The doctors said they looked for similarities among the patients, all of whom were between 58 and 87 years old and lived in the same neighborhood in College Point/Whitestone.
“There was nothing that really struck us except they all reported spending time outdoors in the evening hours,” Layton said, as she explained how mosquitoes were discovered as the carriers, which led a doctor with the state Health Department to diagnose the illness as St. Louis Encephalitis.
It was after a conference call with the Atlanta-based Centers for Disease control revealed a case of the virus miles away from northeast Queens, near Greenwood Cemetery in Brooklyn, that health officials realized the virus was not being contained and decided to spray all five boroughs, said the narrator.
“Because some of these living hypodermic needles can travel up to 20 miles in a single evening, the outbreak could quickly spread throughout the entire New York metropolitan area” and the city had to act quickly, said the narrator. “The hot zone is doused with malathion, a powerful insecticide, by air and land.”
The narrator noted that “experts believe that stopping the outbreak is critical and outweighs any potential danger of spraying an urban area with this potent insecticide.”
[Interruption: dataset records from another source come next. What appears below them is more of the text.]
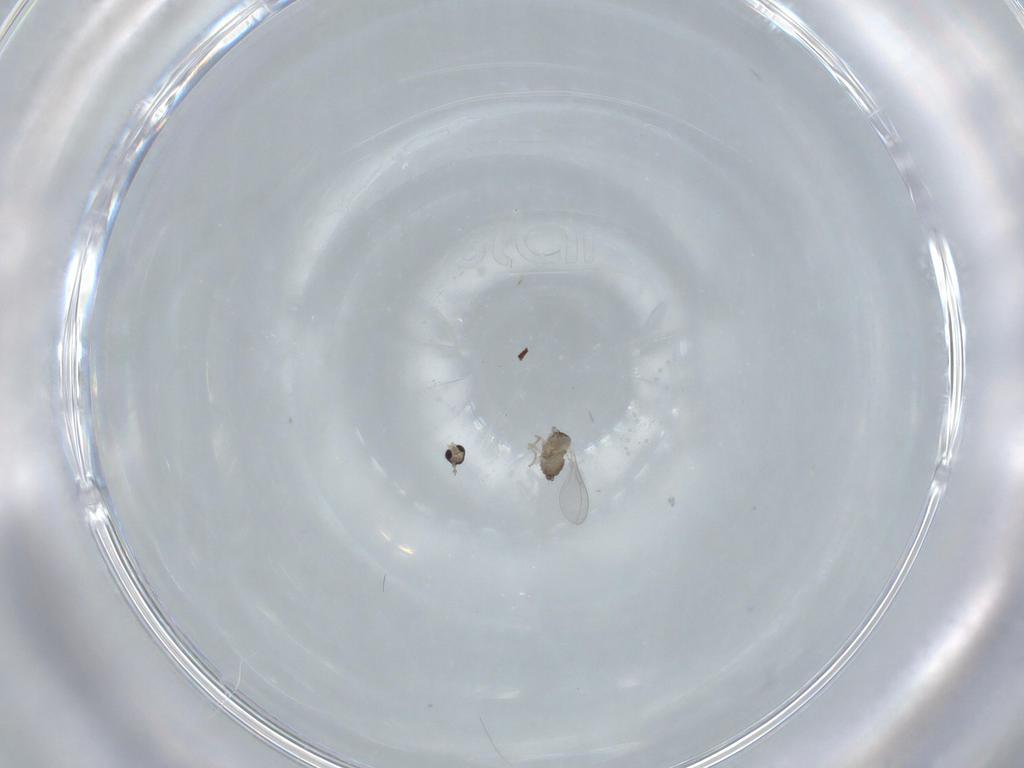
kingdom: Animalia
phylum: Arthropoda
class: Insecta
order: Diptera
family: Cecidomyiidae
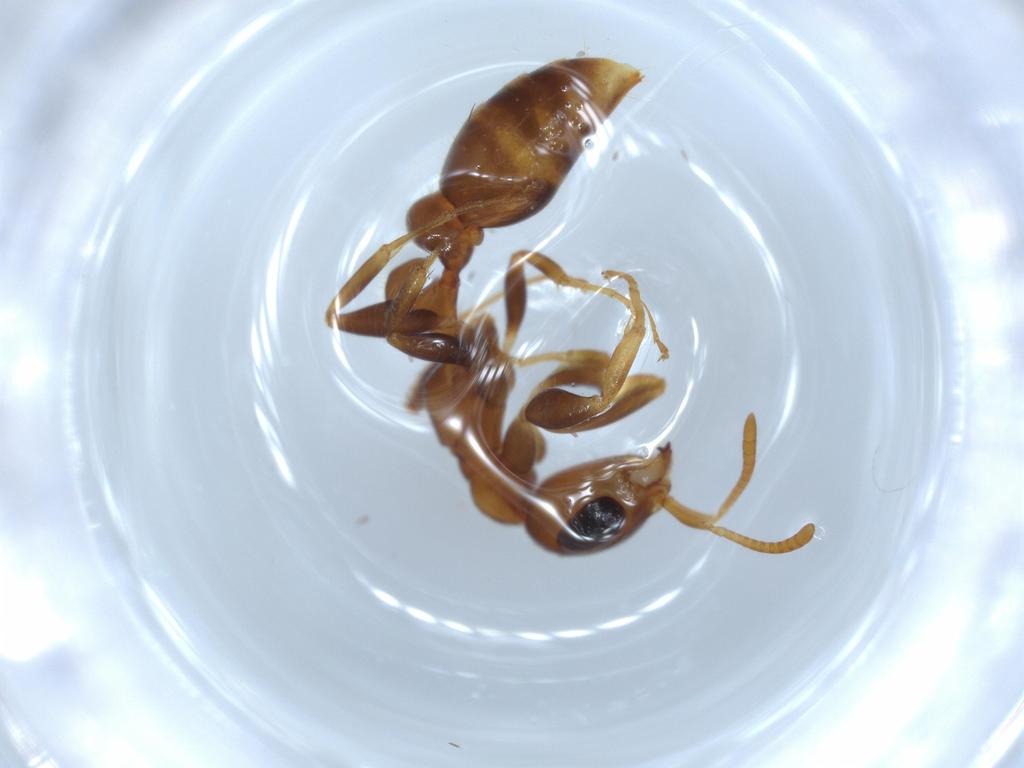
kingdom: Animalia
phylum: Arthropoda
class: Insecta
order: Hymenoptera
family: Formicidae
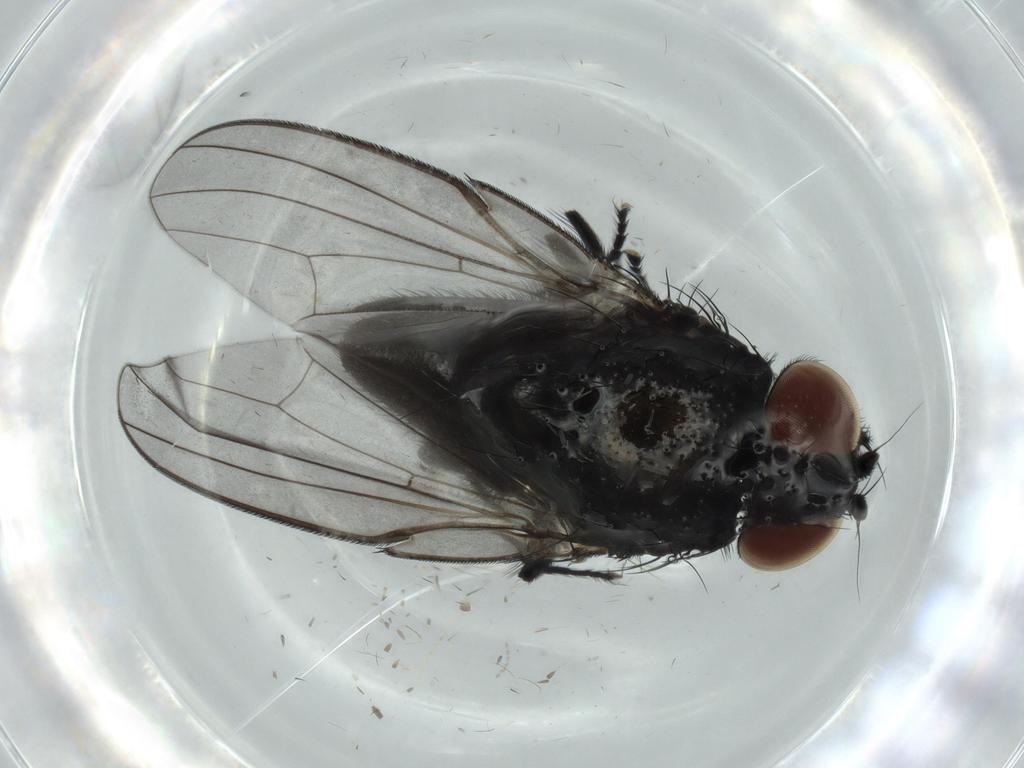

As Shepard pointed out, the show did not delve into the resulting controversy that the spraying made several residents severely ill and has been questioned for months by politicians, physicians and activists.
The show then explored how an investigation by both the state and the Bronx Zoo into the mysterious deaths of hundreds of crows and of some captive exotic birds led to the reclassification of the health emergency as the first-ever recorded outbreak of West Nile virus in the Western Hemisphere.
The documentary examined how the virus could have entered the country through an infected traveler, an infected bird or bio-terrorism.
“This outbreak had several characteristics which certainly made us consider the possibility” of bio-terrorism, said Fine, who noted the FBI had considered the possibility because Iraq was rumored to be interested in using it as a weapon.
The documentary, however, said health officials concluded there was no evidence of bio-terrorism.
Seven deaths and 61 possible human cases later, the documentary said health experts were gearing up for the spring and the re-emergence of the mosquitoes.
“Was this outbreak a minor outbreak in 1999 to be followed in the year 2000 by a massive outbreak up and down the East Coast with tens of thousands of human cases and all kinds of other problems?” said Dr. Mike Turell, a research entomologist interviewed on the program. “Or will this virus just disappear this winter?”
“We will not know until the spring,” he said. “But we're gonna be looking for it.”